Los jueces Alberto Gaig, Alberto Ortolani y Pablo Rolón, a cargo del nuevo juicio por la muerte de Maradona, mostraron, desde el primer día, una actitud resolutiva y de celeridad en la causa. Con esa postura lograron esquivar los obstáculos que hubo al comienzo del debate oral y llegar así al cuarto mes de audiencias sin interrupciones. Pero el gran desafío llegó hace dos semanas, cuando surgió un insólito problema, típico del mundo maradoneano.
Cuando el juicio parecía encausado, lejos de cualquier escándalo que lo haga tambalear y cerca del final, un abogado -Nicolás D’Albora, que defiende a la imputada Nancy Forlini- advirtió que los peritos de la Junta Médica habían analizado una serie de estudios de laboratorio que no eran del Diez, sino de su padre. El error en los documentos desató una crisis por la posibilidad real de que algunos de esos resultados alteraran las conclusiones de los expertos sobre algún aspecto de la salud de Diego, que es el eje central del caso.
Durante esas primeras 72 horas, la mayoría de los defensores analizó todo tipo de escenarios, incluso la nulidad de la prueba, que es una de las más importantes que tiene la fiscalía contra los acusados. Al mismo tiempo, los querellantes admitieron estar enojados y discutieron sobre quién tenía la responsabilidad de que esos documentos estén en el expediente. Ambas partes definieron el episodio como un escándalo y un papelón. Mientras, los fiscales aseguraban que el conflicto se podía resolver sin llegar a ningún extremo.

La situación se tornó incómoda por esas horas. La audiencia siguiente quedó invadida por un clima de tensión, de todos contra todos. La fiscalía acusó a Nicolás D’Albora de saber de este error desde el comienzo y no advertirlo apropósito. El letrado, por otro lado, explicó que lo expuso apenas lo notó para evitar que se descubra tras la resolución de los jueces al final del proceso. También se habló de una operación mediática.
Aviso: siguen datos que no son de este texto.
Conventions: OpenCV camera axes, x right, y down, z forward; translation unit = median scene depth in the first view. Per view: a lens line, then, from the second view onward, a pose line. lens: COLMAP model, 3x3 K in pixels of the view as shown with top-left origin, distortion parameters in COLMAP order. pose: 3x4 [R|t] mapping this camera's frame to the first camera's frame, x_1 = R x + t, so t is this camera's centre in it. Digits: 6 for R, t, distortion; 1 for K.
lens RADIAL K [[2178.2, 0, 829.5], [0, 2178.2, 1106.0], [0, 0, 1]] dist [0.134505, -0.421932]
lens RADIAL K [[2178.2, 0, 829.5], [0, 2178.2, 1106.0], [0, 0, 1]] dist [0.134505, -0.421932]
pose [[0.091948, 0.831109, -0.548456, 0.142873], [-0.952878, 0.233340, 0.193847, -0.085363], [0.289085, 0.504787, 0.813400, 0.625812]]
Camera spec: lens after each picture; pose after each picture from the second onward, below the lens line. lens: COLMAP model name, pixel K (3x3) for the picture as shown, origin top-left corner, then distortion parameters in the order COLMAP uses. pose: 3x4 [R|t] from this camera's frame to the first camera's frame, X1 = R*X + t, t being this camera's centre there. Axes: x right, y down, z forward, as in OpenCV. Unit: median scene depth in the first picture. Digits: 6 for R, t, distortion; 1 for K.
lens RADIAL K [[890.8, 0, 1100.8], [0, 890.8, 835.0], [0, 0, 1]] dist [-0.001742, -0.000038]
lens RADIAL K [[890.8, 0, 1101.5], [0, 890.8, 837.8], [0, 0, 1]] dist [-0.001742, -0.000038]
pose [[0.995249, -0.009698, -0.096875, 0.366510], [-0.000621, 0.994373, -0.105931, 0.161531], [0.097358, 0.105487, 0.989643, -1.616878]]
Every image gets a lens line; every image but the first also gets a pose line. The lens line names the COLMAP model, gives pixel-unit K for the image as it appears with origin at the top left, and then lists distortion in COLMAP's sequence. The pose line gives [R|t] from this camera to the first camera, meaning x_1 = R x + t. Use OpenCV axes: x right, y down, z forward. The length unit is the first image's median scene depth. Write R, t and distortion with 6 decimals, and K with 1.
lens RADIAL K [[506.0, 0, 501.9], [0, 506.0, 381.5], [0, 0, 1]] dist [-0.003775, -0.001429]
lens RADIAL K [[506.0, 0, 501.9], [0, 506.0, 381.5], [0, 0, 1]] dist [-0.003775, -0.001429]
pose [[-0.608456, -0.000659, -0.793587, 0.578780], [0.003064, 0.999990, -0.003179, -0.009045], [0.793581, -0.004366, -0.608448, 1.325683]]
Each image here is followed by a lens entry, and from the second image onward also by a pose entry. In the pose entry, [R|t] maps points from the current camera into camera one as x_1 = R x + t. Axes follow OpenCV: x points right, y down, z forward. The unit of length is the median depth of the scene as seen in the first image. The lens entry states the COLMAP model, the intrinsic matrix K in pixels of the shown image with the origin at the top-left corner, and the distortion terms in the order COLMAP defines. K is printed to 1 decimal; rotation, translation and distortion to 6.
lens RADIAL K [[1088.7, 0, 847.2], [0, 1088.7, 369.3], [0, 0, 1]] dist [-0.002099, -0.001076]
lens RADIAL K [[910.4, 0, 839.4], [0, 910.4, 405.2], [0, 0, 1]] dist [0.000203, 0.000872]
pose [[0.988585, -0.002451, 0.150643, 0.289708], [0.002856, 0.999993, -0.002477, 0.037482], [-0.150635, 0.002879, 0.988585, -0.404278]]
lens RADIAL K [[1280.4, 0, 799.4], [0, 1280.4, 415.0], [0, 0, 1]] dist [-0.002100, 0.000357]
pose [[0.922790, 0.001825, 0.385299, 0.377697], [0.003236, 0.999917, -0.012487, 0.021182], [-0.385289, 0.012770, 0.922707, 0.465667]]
El tribunal, sin embargo, puso paños fríos a la situación y se limitó a resolver. Así, ordenó registrar la sede central de Swiss Medical y del sanatorio Los Arcos de Palermo -donde Don Diego se había realizado los estudios que se traspapelaron en la causa- y recuperaron los archivos correctos. En esos procedimientos, la prepaga aportó un escrito donde explicó que la confusión fue un “error involuntario”. El episodio, no obstante, se investiga en una causa paralela que tramita en la UFI N°1 de San Isidro, cuya apertura también fue ordenada por los jueces.
Ya con la nueva prueba en mano, los jueces dieron lugar a una propuesta reparadora de la fiscalía: volver a citar a los peritos que ya habían declarado para que ratifiquen sus informes o expliquen qué cambios harían con los nuevos resultados. Algunos defensores se opusieron, pero el tribunal no dio lugar.
El diario del lunes le dio la razón a los fiscales, que desde el comienzo de la nueva crisis dijeron que el conflicto era fácilmente reversible. Es que, de la totalidad de los estudios de Don Diego incorporados al expediente, se constató que solo se tuvieron en cuenta unos ocho en la Junta Médica.

Además, el nefrólogo y el cardiólogo que ya habían prestado declaración, volvieron a los tribunales de San Isidro y aseguraron que los nuevos resultados no alteraban sus conclusiones: ratificaron, entre otras cosas, que Diego Maradona tenía síndrome cardiohepatorrenal y una enfermedad renal crónica.
Esta semana continuarán declarando los otros peritos que participaron de la pericia. En total faltan cinco expertos. Cuando finalicen sus testimoniales, el juicio seguirá con la declaración de los testigos de las querellas y las defensas.